The first year of our marriage was marked by our honeymoon, and resulting pregnancy. I had a fainting problem and spent most of the pregnancy off work. Makenna was born one month after our first anniversary.
|1 month to the day before Makenna was born|
We bought our first house, the one on Park Street, in the third year of our marriage and I started the job I still have.
|January 18 2008|
I have heard that the toddler and teenage years are hard on marriages. We came out of the toddler years a bit worse for wear, a bit sleep deprived, but otherwise okay. The beginning of Jack's life did test our marriage of 5-6 years and our committment to one another...but we got through it and those who know him now don't believe it when we say he gave us a run for our money.
|June 6 2009|
Just as things started to somewhat settle down, it was a couple weeks after we celebrated our 8th wedding anniversary when a tornado literally plowed right through our lives.
|Our house being demolished. November 2011.|
This past year, our marriage of 8 years was tested again, this time on a much more public stage.
From Day 1, August 21, I knew that he was doing what he needed to do, that he would always do what he needed to do, and that nothing on this Earth was more important to him than his family. In this past year of our marriage I saw sides of him I rarely saw, on a regular basis. I saw him grow and change and stand up for what he believes in. I was there as he learned some hard, painful lessons throughout this year, as he struggled and as he grew more confident, and I knew that at the end of every single day, we were on the same side. We were a team, a unit.

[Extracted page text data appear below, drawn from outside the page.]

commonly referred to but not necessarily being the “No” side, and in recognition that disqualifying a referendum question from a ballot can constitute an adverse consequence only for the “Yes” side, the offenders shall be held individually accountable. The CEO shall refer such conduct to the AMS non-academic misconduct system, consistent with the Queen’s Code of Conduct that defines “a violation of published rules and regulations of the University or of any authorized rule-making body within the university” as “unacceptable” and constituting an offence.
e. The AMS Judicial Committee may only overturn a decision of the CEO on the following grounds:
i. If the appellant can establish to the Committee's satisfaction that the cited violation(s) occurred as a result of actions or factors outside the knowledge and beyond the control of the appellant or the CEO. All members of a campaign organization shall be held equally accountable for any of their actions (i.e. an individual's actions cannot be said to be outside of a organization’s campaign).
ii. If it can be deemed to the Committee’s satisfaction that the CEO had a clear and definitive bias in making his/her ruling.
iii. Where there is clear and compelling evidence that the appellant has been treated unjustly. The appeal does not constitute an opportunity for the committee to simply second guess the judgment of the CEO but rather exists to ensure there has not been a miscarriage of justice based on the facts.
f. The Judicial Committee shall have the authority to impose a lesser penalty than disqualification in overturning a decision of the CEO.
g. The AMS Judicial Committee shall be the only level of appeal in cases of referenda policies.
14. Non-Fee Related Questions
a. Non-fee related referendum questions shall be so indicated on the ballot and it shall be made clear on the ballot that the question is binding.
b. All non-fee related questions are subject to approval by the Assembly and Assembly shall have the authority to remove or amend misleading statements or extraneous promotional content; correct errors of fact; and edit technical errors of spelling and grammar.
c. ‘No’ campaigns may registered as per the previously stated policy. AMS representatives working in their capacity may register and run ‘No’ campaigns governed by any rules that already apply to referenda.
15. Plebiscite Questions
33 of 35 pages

I learned, right from Day 1, that I could not do this without him. That he truly is my other half. That when I struggled, he would fake his way through making me believe everything was going to turn out okay. That when I couldn't do it anymore, he could. That when I was gripped by anxiety and fear, he could convince me to keep going. That while he needed me to get things done, I also needed him to get other things done. And that we could rely on eachother's strengths and compensate for eachother's weaknesses. I learned that when his wife or his family was attacked, he would stand up and defend. That we truly do compliment eachother. Where I was weak, he was strong.
And vice versa.
I learned how patient we both could be with eachother.
I already knew all of this from our previous years together, but this year what I learned, is that when crisis, real crisis, falls upon our family, if we stick together, are honest with eachother and give our marriage the attention it needs, it will stay strong.
Our marriage was tested, our commitment to our marriage was tested, all four of us struggled as we soldiered through this ninth year.
Never before in a one week period did we come so close to losing him, really truly losing him, more than once. He willingly entered buildings threatening to crumble, he was stationed in neighbourhoods with multiple natural gas leaks long after the rest of us were evacuated and he was in a very terse situation for over 8 hours down at Sifto. Any of these situations could have turned catastophic at any moment. Anything, anything could have happened on so many different occasions that week.
It puts things into perspective. Changes in your mind what "really matters". Makes you think about where your life is going and how you want to live it.
I thank God my husband didn't.
This past year, more than any other, has shown me how much I need him, how much I depend on him and how much I love him, for all that he is and for how far he has come. And above all else, I don't just "need" him to be there, I want him to be there.
I believe my marriage was solidified over the past year and for that, I am both proud and grateful.
|August 2 2003|
Here we are, about to start our tenth year together, the two of us not the same people they were in that church on that day, with still so much to face and figure out as the years go on. I don't know what's to come, I don't want to know, I can only hope that we can continue to handle it, together.
"To the world you may be one person...but to one person you may be the world"
|Sept 10 2011|
"Always, Forever, and No Matter What".